Most panelists ranked accuracy first on the list of traits they most value in a quarterback. Intelligence, work ethic, velocity, toughness, leadership, mechanics and a quick release also were important. Mobility was a plus, not a necessity. But playing the position well also requires a moxie not easily measured or explained.
"I've always had an expression I've carried with me a long way," said Meyer, who coached Namath and Ken Stabler at Alabama before coaching in the NFL for 22 seasons. "Talk about a good quarterback, and I say, 'Well, he can play cards.' There are some guys [who] can play cards, some guys [who] cannot play cards. All the good quarterbacks I've ever been around, they could play cards."
Harris, the Jacksonville Jaguars' vice president of player personnel and an NFL quarterback from 1969 to 1981, ranked toughness high on his list.
"Obviously, you need to have the physical tools," Harris said. "Once you identify those, toughness, making good decisions, work ethic and one's ability to make plays with the game on the line stand out right off the top."
Panelists agreed to submit rankings as long as their choices would remain private. ESPN.com adjusted for bias, taking note when a panelist assigned high rankings to former associates. Levy naturally favored Jim Kelly from their days together in Buffalo.
Meyer, who rates quarterback prospects for the Kansas City Chiefs while in semiretirement, remains partial to Namath and Stabler. Bratkowski backed up Starr with the Green Bay Packers, and he still has Starr's back.
Rooney, whose family owns the Steelers, has a strong affinity for Bradshaw.

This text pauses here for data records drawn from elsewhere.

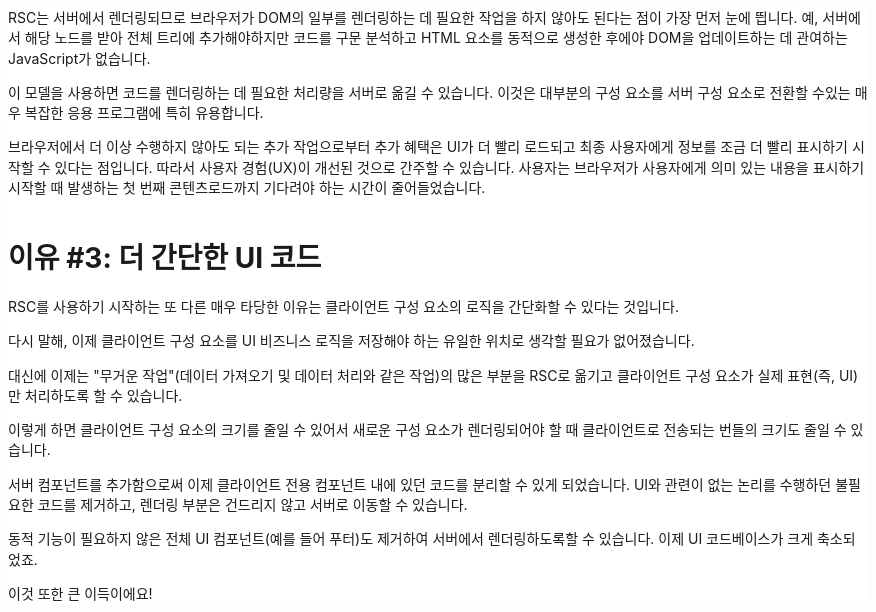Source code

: <script>
     (adsbygoogle = window.adsbygoogle || []).push({});
</script>

RSC는 서버에서 렌더링되므로 브라우저가 DOM의 일부를 렌더링하는 데 필요한 작업을 하지 않아도 된다는 점이 가장 먼저 눈에 띕니다. 예, 서버에서 해당 노드를 받아 전체 트리에 추가해야하지만 코드를 구문 분석하고 HTML 요소를 동적으로 생성한 후에야 DOM을 업데이트하는 데 관여하는 JavaScript가 없습니다.

이 모델을 사용하면 코드를 렌더링하는 데 필요한 처리량을 서버로 옮길 수 있습니다. 이것은 대부분의 구성 요소를 서버 구성 요소로 전환할 수있는 매우 복잡한 응용 프로그램에 특히 유용합니다.

브라우저에서 더 이상 수행하지 않아도 되는 추가 작업으로부터 추가 혜택은 UI가 더 빨리 로드되고 최종 사용자에게 정보를 조금 더 빨리 표시하기 시작할 수 있다는 점입니다. 따라서 사용자 경험(UX)이 개선된 것으로 간주할 수 있습니다. 사용자는 브라우저가 사용자에게 의미 있는 내용을 표시하기 시작할 때 발생하는 첫 번째 콘텐츠로드까지 기다려야 하는 시간이 줄어들었습니다.

# 이유 #3: 더 간단한 UI 코드



<ins class="adsbygoogle"
     style="display:block"
     data-ad-client="ca-pub-4877378276818686"
     data-ad-slot="1898504329"
     data-ad-format="auto"
     data-full-width-responsive="true"></ins>

<script>
     (adsbygoogle = window.adsbygoogle || []).push({});
</script>

RSC를 사용하기 시작하는 또 다른 매우 타당한 이유는 클라이언트 구성 요소의 로직을 간단화할 수 있다는 것입니다.

다시 말해, 이제 클라이언트 구성 요소를 UI 비즈니스 로직을 저장해야 하는 유일한 위치로 생각할 필요가 없어졌습니다.

대신에 이제는 "무거운 작업"(데이터 가져오기 및 데이터 처리와 같은 작업)의 많은 부분을 RSC로 옮기고 클라이언트 구성 요소가 실제 표현(즉, UI)만 처리하도록 할 수 있습니다.

이렇게 하면 클라이언트 구성 요소의 크기를 줄일 수 있어서 새로운 구성 요소가 렌더링되어야 할 때 클라이언트로 전송되는 번들의 크기도 줄일 수 있습니다.



<ins class="adsbygoogle"
     style="display:block"
     data-ad-client="ca-pub-4877378276818686"
     data-ad-slot="1898504329"
     data-ad-format="auto"
     data-full-width-responsive="true"></ins>

<script>
     (adsbygoogle = window.adsbygoogle || []).push({});
</script>

서버 컴포넌트를 추가함으로써 이제 클라이언트 전용 컴포넌트 내에 있던 코드를 분리할 수 있게 되었습니다. UI와 관련이 없는 논리를 수행하던 불필요한 코드를 제거하고, 렌더링 부분은 건드리지 않고 서버로 이동할 수 있습니다.

동적 기능이 필요하지 않은 전체 UI 컴포넌트(예를 들어 푸터)도 제거하여 서버에서 렌더링하도록할 수 있습니다. 이제 UI 코드베이스가 크게 축소되었죠.

이것 또한 큰 이득이에요!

A former longtime personnel evaluator, Rooney rated his 10 greatest quarterbacks across 14 categories, sending his hand-written breakdowns by mail. Levy, Rooney, Bratkowski and Kennan provided lists of their top 10 all-time quarterbacks, in preferred order. Haley singled out 10 without as much regard for order, but he spoke at length about all 10 and numerous others, providing insights that proved helpful. Harris, reached between Senior Bowl practices in Mobile, Ala., provided his top six. He also evaluated 50 quarterbacks across several key categories.
Meyer, Bratkowski, Kennan, Levy and Haley spoke at length about quarterbacks and what makes them great. Meyer declined to provide a top 10 list, but all panelists placed Brady among the greats, assuming he remains productive.

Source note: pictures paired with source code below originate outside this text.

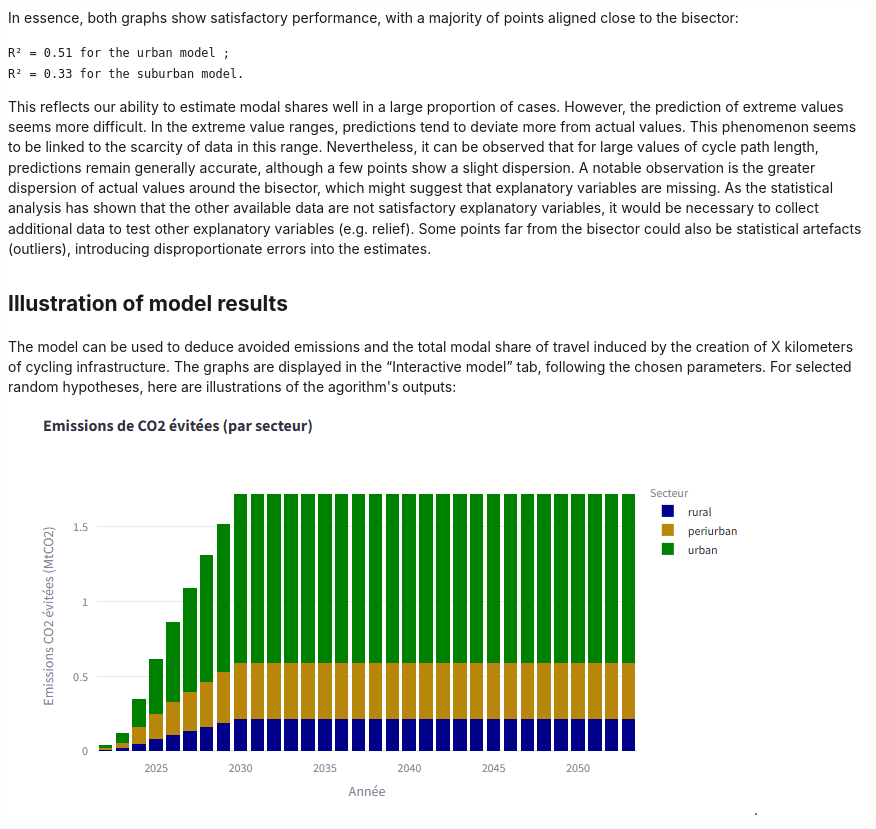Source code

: In essence, both graphs show satisfactory performance, with a majority of points aligned close to the bisector: 

	R² = 0.51 for the urban model ;
	R² = 0.33 for the suburban model.

This reflects our ability to estimate modal shares well in a large proportion of cases. However, the prediction of extreme values seems more difficult.
In the extreme value ranges, predictions tend to deviate more from actual values. This phenomenon seems to be linked to the scarcity of data in this range. Nevertheless, it can be observed that for large values of cycle path length, predictions remain generally accurate, although a few points show a slight dispersion. 
A notable observation is the greater dispersion of actual values around the bisector, which might suggest that explanatory variables are missing. As the statistical analysis has shown that the other available data are not satisfactory explanatory variables, it would be necessary to collect additional data to test other explanatory variables (e.g. relief).
Some points far from the bisector could also be statistical artefacts (outliers), introducing disproportionate errors into the estimates.

## Illustration of model results

The model can be used to deduce avoided emissions and the total modal share of travel induced by the creation of X kilometers of cycling infrastructure. The graphs are displayed in the “Interactive model” tab, following the chosen parameters. For selected random hypotheses, here are illustrations of the agorithm's outputs:

!["CO2"](pictures_nabmos/co_skipped.png "avoided co2").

ESPN.com weighed their contributions, balancing rankings with anecdotal evidence, in an effort to create the best possible rankings. We sift through their contributions below.
Where Brady fits: Experts ranked him among the five most accurate passers; some thought he might be the most accurate in NFL history.
Quarterbacks can be many things, but if they're not accurate, they won't last long.
"I've seen so many strong-armed guys go through our league and never make a dent because they just were not accurate enough and it took them too long to throw it," Haley said.
Accuracy mattered long before Bill Walsh's short-passing offense took hold in San Francisco nearly 30 years ago, but the proliferation of similar offenses has heightened its value. Walsh's offense relied more heavily on receivers gaining yards after the catch. That meant quarterbacks needed to hit receivers in stride.